Selective laser melting-wire arc additive manufacturing hybrid fabrication of Ti-6Al-4V alloy: Microstructure and mechanical properties

Abstract Selective laser melting (SLM) and wire arc additive manufacturing (WAAM) are two representative metal additive manufacturing technologies that fabricate the net shaping of small complex parts and near-net shaping of large components. To explore the feasibility of SLM-WAAM hybrid fabricating large and complex components, the preliminary hybrid SLM-WAAM process of Ti-6Al-4V is investigated. In this study, horizontal (H-) and vertical (V-) SLM samples are used as substrate for WAAM process to analyze microstructure and tensile properties, and to be compared with that of SLM samples and WAAM samples.

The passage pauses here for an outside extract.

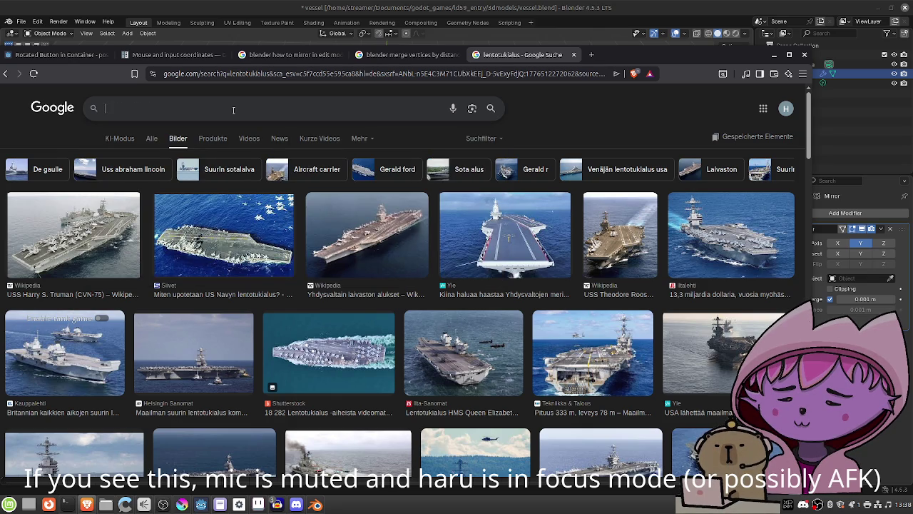
type("cargo ship")
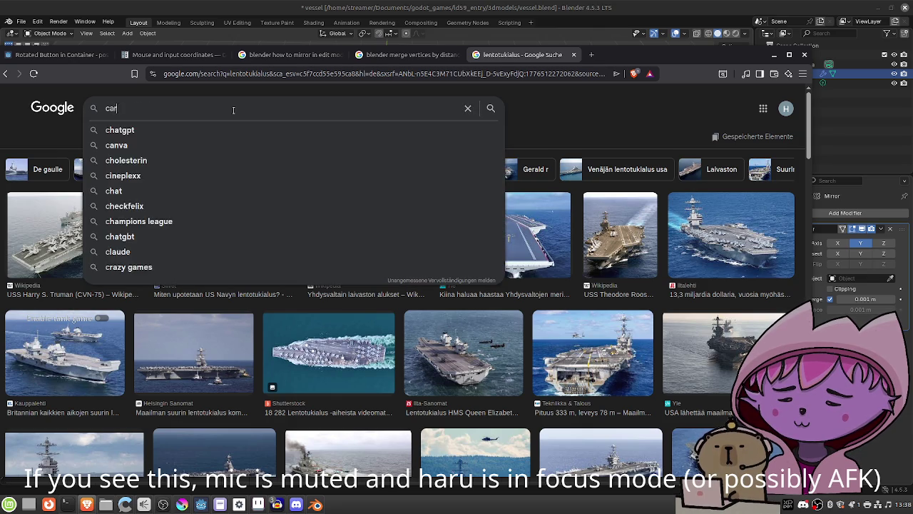
key("Return")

The results show that Ti-6Al-4V sample formed by hybrid fabrication consists of three typical zones: SLM zone, WAAM zone and interface zone. The fine and short β columnar grains consisting of primarily martensite α´ exist in SLM zone, then these fine grains grow coarse in the about 3 mm-thick interface zone because of the repeated heating process, in contrast, the coarse β columnar grains awash with α lamellae lead to epitaxial growth in WAAM zone. There is a good metallurgical bonding in the interface zone of both H-SLM-WAAM and V-SLM-WAAM specimens and all the fractures are located in the WAAM zone during the tensile test. The mean yield strength and ultimate tensile strength of the H-SLM-WAAM specimens are 850 MPa and 905 MPa, respectively. In comparison, the V-SLM-WAAM samples exhibited slightly higher tensile strengths; the mean yield strength and ultimate tensile strength are 890 MPa and 995 MPa, respectively. The elongations of different directions are both more than 10%, satisfying the requirements of engineering applications. These tensile properties of SLM-WAAM samples are comparable with or even better than that of WAAM samples.